Amateurisme. Le président chinois, Hu Jintao, a annoncé lundi que tout serait fait pour sauver les 153 mineurs. Mais l'amateurisme a néanmoins cours chez certains sauveteurs. A 21 heures, un groupe d'une trentaine de secouristes marchant en rangs désordonnés derrière deux drapeaux rouges arrive enfin devant le puits tragique où traînent, pêle-mêle dans la boue, des pièces de machines et des bobines de fil électrique. Ce sont des sauveteurs «volontaires». L'un d'eux, Liu Shuju, est un travailleur du bâtiment. Un autre se présente comme un «bricoleur». Leur équipement est sommaire et incomplet. Certains n'ont pas de bottes, d'autres manquent de lampes sur leurs casques. «On est là pour aider les spécialistes, et on fera ce qu'ils demandent», dit leur chef. «La sécurité, c'est notre principe céleste», proclame un des nombreux slogans inscrits à la peinture sur les murs de brique ternis du puits principal de cette mine géante qui s'étend sur 180 kilomètres carrés.

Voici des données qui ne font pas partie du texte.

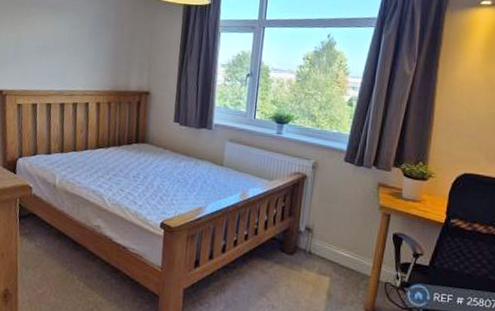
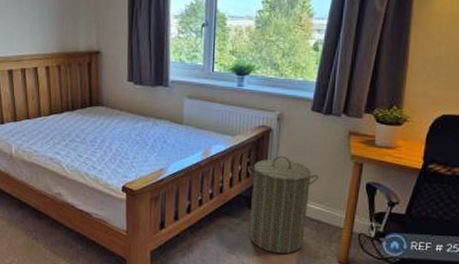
laundry hamper: none [280,202,349,299] -> present [248,156,319,254]

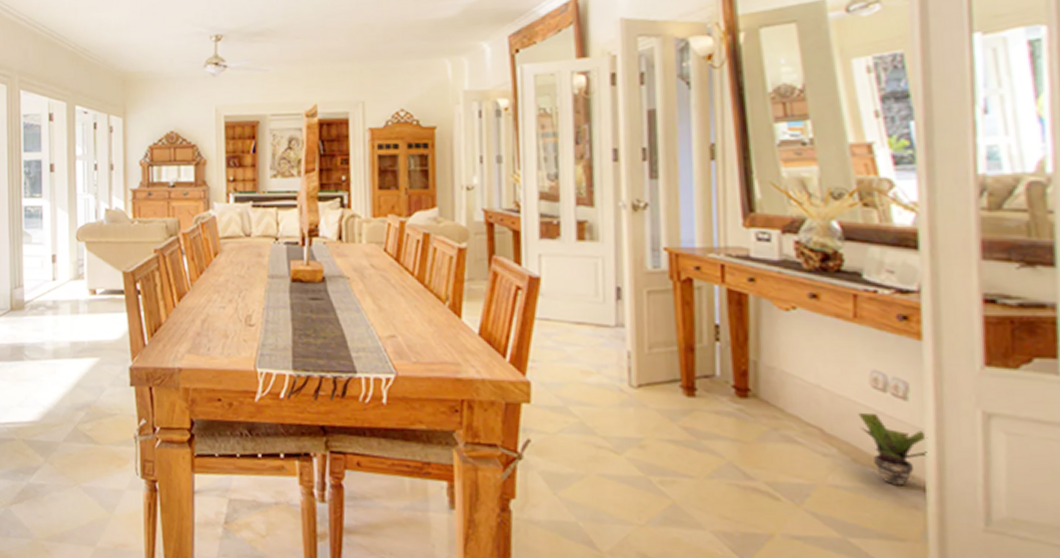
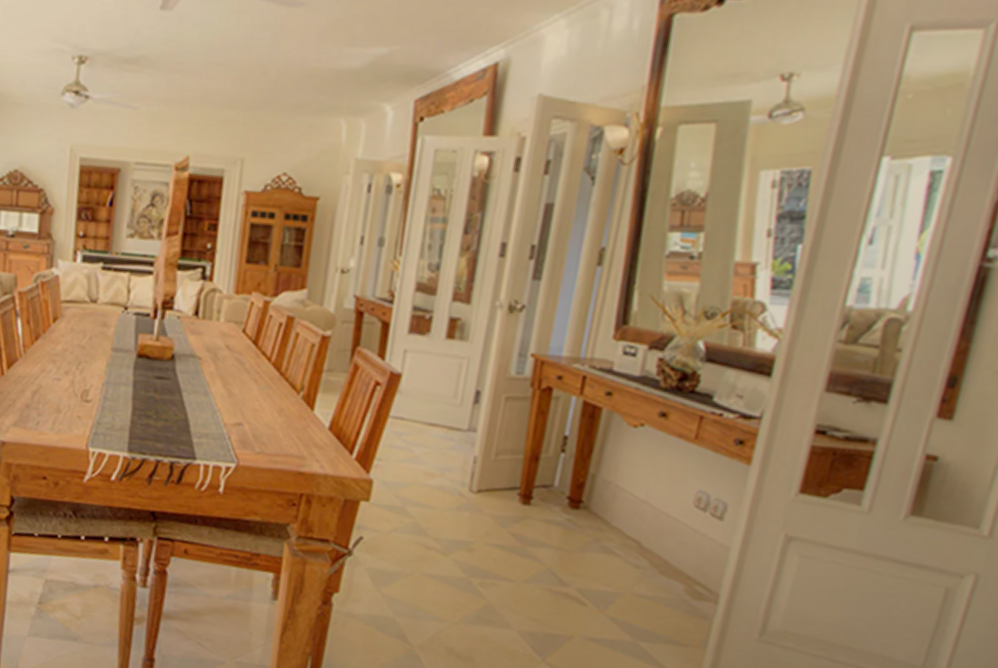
potted plant: present [858,412,928,486] -> none [674,529,732,598]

«Célébrons la réforme minière», trompette un autre. La «réforme» en question, lancée l'an dernier, vise à nationaliser les milliers de petites mines privées de la province du Shanxi, afin de réduire le nombre d'accidents qui ternissent l'image de la Chine. Malgré les protestations véhémentes des entrepreneurs privés, que l'Etat avait encouragés à investir voilà plus de dix ans en leur donnant des garanties de pérennité, Pékin a repris le pouvoir sur la manne charbonnière. Mais les accidents de mine ne paraissent pas avoir diminué pour autant.
Hier, le président chinois, Hu Jintao, a ordonné que les recherches se poursuivent pendant une semaine. Mais sur place, un mineur confiait que l'eau avait déjà inondé tout le puits, laissant les sauveteurs sans espoir.